Lecture Warning

Hi All,

I didn’t quite understand the warning paragraph at the end of the Manual Tuning lecture. I thought that when we used cross_validate, data was split multiple times into train and test data, and the model was trained on the train data and tested on the test data. So why does it say that we need to apply the selected model to new data? Isn’t it what the test data is about?

There’s obviously something I didn’t get, so I’d be grateful to anyone who could clarify. Here’s the warning in question:

Warning

When we evaluate a family of models on test data and pick the best performer, we can not trust the corresponding prediction accuracy, and we need to apply the selected model to new data. Indeed, the test data has been used to select the model, and it is thus no longer independent from this model.

Thanks,
Olga

I will simplify slightly the procedure and come back on the cross-validation in a minute.

Let’s suppose two sets of data: one to train and one to evaluate the model. Let’s suppose that your model is a K nearest-neighbors where K is the hyperparameter. Tuning hyperparameter comes to find the best K on the given dataset.

So one procedure to tune K is to train the KNN on the training set and evaluate it on the testing set and repeat for different K and select the one that performs best.

The warning is given regarding the interpretation of the best score obtained. We highlighted in the previous notebook that when we evaluate a model, we want to use a completely independent test set that has not been used at any point in the training procedure.
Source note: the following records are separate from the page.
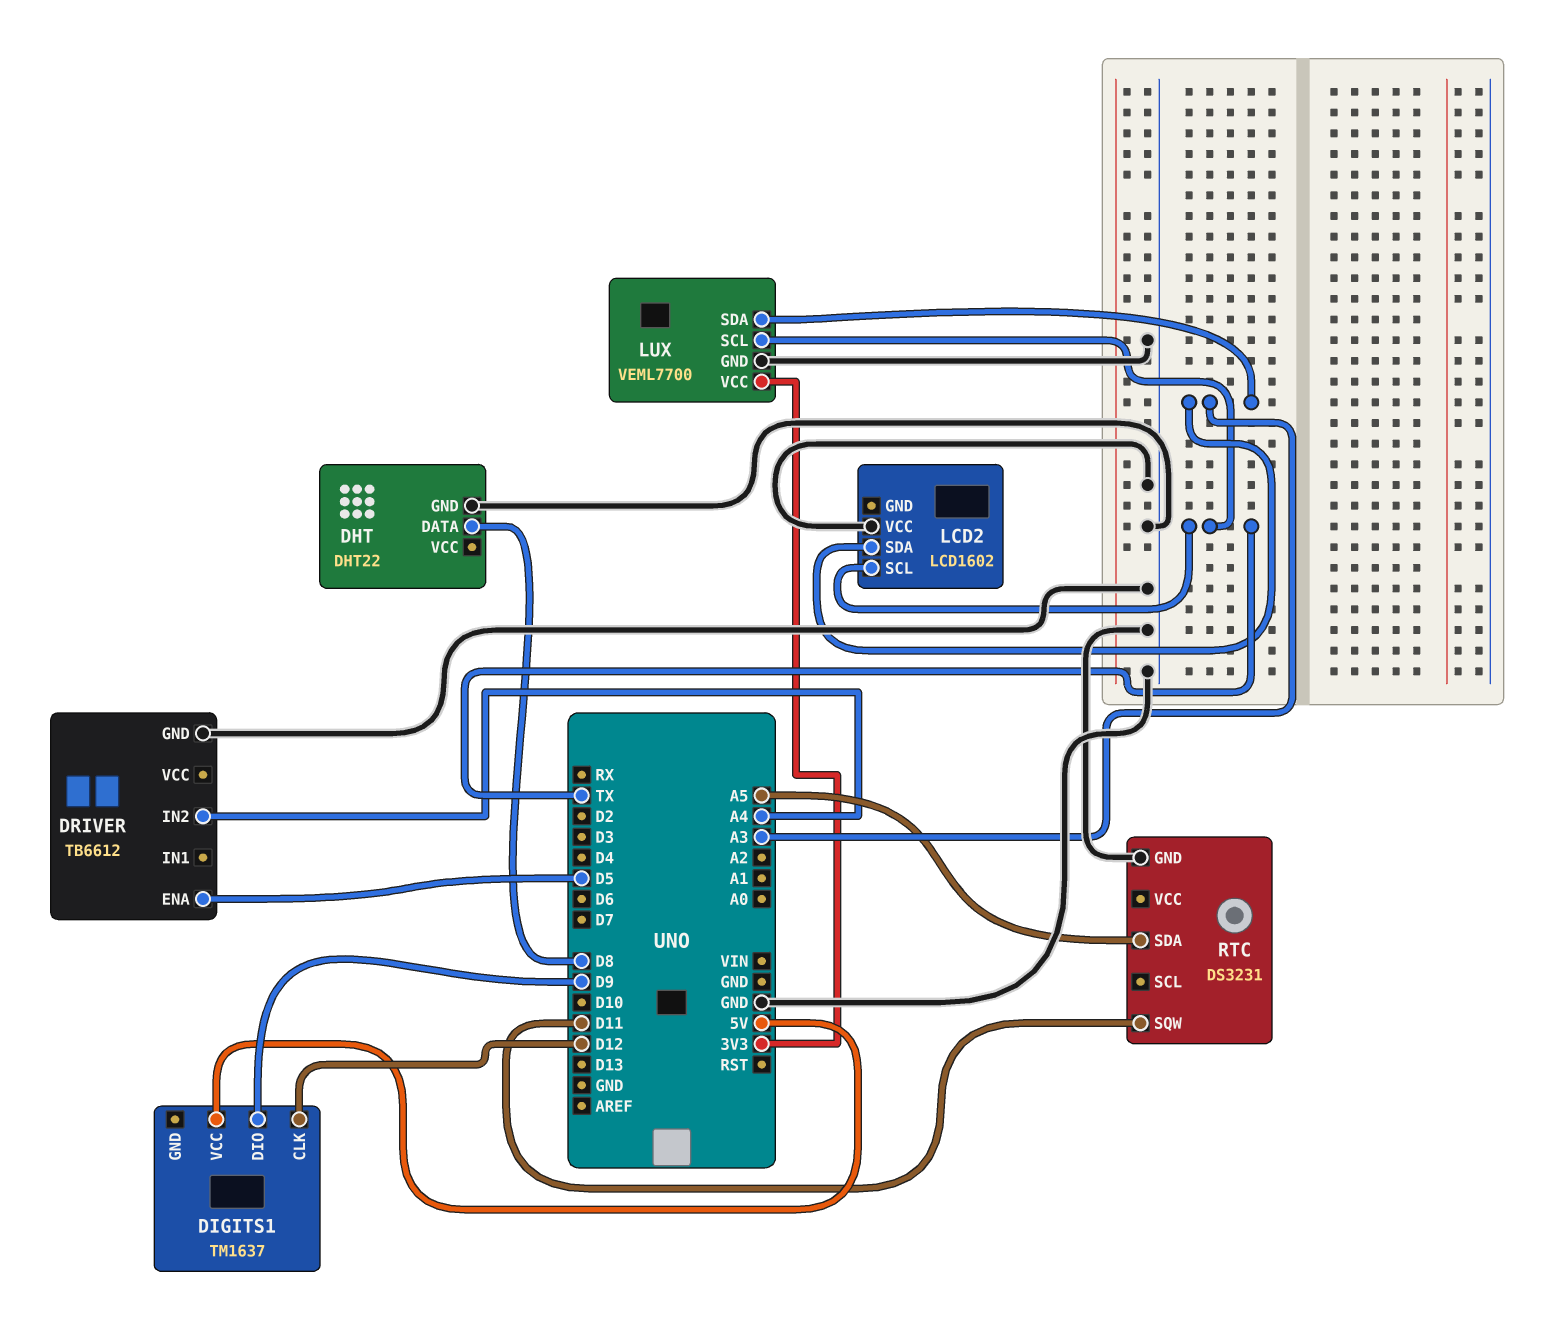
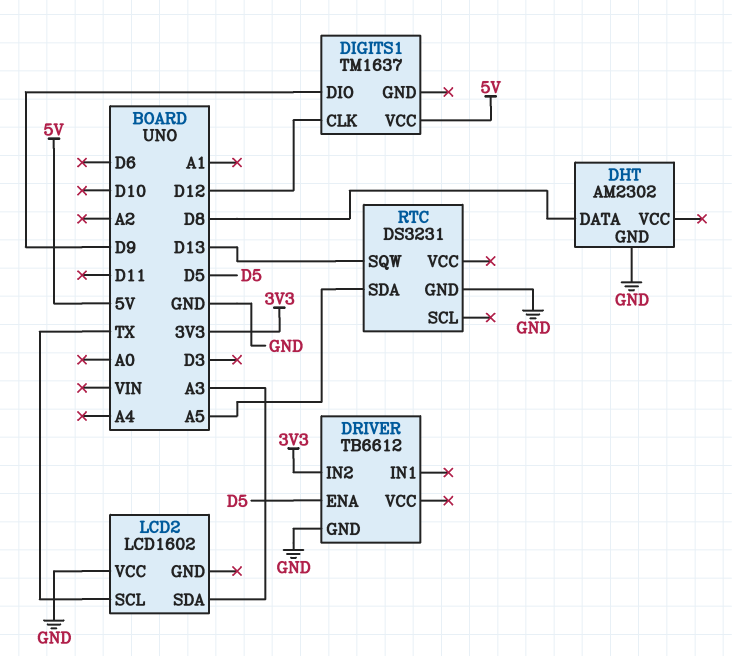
DHT: DHT22 -> AM2302
DRIVER pin IN2: A4 -> 3V3
LUX: VEML7700 -> none
LUX pin GND: GND -> none
LUX pin SCL: TX -> none
LUX pin SDA: A3 -> none
LUX pin VCC: 3V3 -> none
RTC pin SQW: D11 -> D13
Here, the fact that we used the best score (and thus the test set) to decide the value of the hyperparameter K violates this assumption. Thus, we cannot use the best score reported during the hyperparameter search as a generalization score on future data.

Indeed, we need to find a new test set, and test our model where K has been tuned to have a better estimate of the generalization performance of the tuned model.

Regarding the cross-validation procedure, they are used instead of a single split to get an idea of the score distribution and the effect of data randomization.

Is it helping?

It helps a lot, thank you very much for the answer!

So what we should do, after we’ve done this process of selecting the best hyperparameters through multiple iterations, is to take a completely new set of data and test our final model on it. Then accuracy scores will be valid. Is that correct?

Yes indeed. You will see in the next notebook that scikit-learn can provide to do such evaluation passing a search CV estimator into the cross-validation scikit-learn function. It will make two-level cross-validation and split adequately the dataset.